Fundamental Overview

The USD yesterday came under pressure following the miss in the US ISM Manufacturing PMI which triggered a drop in Treasury yields. In terms of market pricing, not much has changed as we still oscillate between one and two rate cuts by the end of the year. Nonetheless, the data reinforced the narrative that the next move is more likely to be a rate cut, and that inflation is likely to keep coming back to target.

The JPY got a boost mainly from the weak ISM PMI as the drop in Treasury yields weighed on the US Dollar. There’s nothing at the moment that can support the Yen except weaker US data. The US data this week could put further pressure on Treasury yields, which could be a tailwind for the Japanese currency.

USDJPY Technical Analysis – Daily Timeframe

USDJPY Technical Analysis
USDJPY Daily

On the daily chart, we can see that USDJPY remains in an uptrend amid resilient US economic data and generally positive risk sentiment. The data this week could give the JPY enough strength to take the pair down to the major trendline where we will likely find the buyers stepping in to position for another rally into the 160.00 handle with a better risk to reward setup.

The sellers, on the other hand, will want to see the price breaking lower to invalidate the bullish bias and increase the bearish bets into the 152.00 handle.

USDJPY Technical Analysis – 4 hour Timeframe

USDJPY Technical Analysis
USDJPY 4 hour

On the 4 hour chart, we can see that the weak ISM PMI led to a break below the support around the 156.00 handle where we had the confluence of the minor trendline and the 38.2% Fibonacci retracement level.

The sellers piled in with a defined risk above the recent swing high to position for a drop into the major trendline. The buyers will now need the price to rally back above the trendline and the swing high at 156.50 to invalidate the bearish bias and position for a rally into the 160.00 handle.

USDJPY Technical Analysis – 1 hour Timeframe

USDJPY Technical Analysis
USDJPY 1 hour

On the 1 hour chart, we can see that we have a downtrend on this timeframe with the trendline defining the bearish bias.

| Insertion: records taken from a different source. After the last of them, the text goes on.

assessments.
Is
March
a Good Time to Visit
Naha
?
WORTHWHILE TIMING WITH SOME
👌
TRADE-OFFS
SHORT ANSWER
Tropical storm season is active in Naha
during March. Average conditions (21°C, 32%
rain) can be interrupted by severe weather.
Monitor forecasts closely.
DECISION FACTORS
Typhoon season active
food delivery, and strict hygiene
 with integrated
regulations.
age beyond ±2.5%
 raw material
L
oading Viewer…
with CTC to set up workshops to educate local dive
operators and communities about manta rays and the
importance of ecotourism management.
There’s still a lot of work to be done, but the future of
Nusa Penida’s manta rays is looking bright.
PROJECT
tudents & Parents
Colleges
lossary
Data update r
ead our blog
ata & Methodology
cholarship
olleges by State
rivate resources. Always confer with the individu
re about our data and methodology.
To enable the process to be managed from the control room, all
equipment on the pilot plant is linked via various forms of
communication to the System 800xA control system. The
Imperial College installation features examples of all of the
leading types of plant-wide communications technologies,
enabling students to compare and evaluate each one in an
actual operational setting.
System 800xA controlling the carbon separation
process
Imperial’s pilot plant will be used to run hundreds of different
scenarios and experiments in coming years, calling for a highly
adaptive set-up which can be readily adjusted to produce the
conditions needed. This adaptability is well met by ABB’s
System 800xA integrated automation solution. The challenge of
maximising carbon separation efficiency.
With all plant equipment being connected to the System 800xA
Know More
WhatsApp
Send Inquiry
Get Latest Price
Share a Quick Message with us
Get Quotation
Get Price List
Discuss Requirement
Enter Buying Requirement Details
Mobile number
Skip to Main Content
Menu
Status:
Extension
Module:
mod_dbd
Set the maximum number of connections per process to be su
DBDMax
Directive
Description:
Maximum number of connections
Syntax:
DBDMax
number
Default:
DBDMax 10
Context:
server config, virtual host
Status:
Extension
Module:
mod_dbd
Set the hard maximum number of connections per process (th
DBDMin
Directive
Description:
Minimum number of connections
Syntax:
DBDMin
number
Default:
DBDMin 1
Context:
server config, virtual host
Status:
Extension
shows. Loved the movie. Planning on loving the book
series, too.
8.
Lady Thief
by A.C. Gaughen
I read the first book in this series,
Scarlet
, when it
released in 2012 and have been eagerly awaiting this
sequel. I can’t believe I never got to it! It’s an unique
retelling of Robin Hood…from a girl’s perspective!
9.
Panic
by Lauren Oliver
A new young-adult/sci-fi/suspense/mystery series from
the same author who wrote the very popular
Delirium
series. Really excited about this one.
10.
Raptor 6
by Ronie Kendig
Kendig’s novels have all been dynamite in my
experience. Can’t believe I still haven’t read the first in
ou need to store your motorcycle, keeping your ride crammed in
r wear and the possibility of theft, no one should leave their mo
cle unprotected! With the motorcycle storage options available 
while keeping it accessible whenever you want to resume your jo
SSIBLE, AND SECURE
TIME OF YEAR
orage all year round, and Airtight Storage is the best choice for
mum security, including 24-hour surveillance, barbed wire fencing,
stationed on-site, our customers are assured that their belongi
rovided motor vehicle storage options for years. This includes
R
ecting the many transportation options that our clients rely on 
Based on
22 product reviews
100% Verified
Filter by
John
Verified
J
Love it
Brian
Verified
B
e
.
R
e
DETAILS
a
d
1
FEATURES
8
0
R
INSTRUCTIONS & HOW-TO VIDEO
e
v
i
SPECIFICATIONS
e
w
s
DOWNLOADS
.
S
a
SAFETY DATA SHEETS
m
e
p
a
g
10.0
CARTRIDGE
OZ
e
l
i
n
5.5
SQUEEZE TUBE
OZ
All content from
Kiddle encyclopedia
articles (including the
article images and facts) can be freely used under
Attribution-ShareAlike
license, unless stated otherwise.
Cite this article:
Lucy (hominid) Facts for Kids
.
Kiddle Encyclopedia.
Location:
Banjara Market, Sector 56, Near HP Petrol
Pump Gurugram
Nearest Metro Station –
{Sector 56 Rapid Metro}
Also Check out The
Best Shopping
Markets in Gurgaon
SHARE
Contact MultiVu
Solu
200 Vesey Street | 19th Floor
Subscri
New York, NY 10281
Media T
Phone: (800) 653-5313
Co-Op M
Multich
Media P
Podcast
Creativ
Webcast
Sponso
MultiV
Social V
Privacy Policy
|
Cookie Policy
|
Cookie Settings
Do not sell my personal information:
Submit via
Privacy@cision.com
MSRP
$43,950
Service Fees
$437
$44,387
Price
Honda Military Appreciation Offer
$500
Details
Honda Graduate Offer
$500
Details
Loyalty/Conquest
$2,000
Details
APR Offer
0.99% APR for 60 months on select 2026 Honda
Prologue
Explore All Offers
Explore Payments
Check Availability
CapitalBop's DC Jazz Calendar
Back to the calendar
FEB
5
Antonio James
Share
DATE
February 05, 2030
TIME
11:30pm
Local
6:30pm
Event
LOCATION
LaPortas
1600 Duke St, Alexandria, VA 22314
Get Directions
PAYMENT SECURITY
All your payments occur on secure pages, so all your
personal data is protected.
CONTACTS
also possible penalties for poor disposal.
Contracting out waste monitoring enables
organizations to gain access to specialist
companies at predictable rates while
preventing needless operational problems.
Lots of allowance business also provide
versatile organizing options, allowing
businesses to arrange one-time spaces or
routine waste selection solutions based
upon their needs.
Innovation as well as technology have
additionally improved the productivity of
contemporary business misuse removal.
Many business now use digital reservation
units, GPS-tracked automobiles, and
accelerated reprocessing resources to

If we get a pullback, the sellers will likely lean on the trendline with a defined risk above the swing high at 156.50 to position for a drop into the major trendline around the 154.00 handle. The buyers, on the other hand, will want to see the price breaking higher to regain control and start targeting new highs. The red lines show the average daily range for today.

Upcoming Catalysts

Today we have the US Job Openings data. Tomorrow, we have the Japanese Wage data, the US ADP and the US ISM Services PMI. On Thursday, we get the latest US Jobless Claims figures, while on Friday we conclude the week with the US NFP report.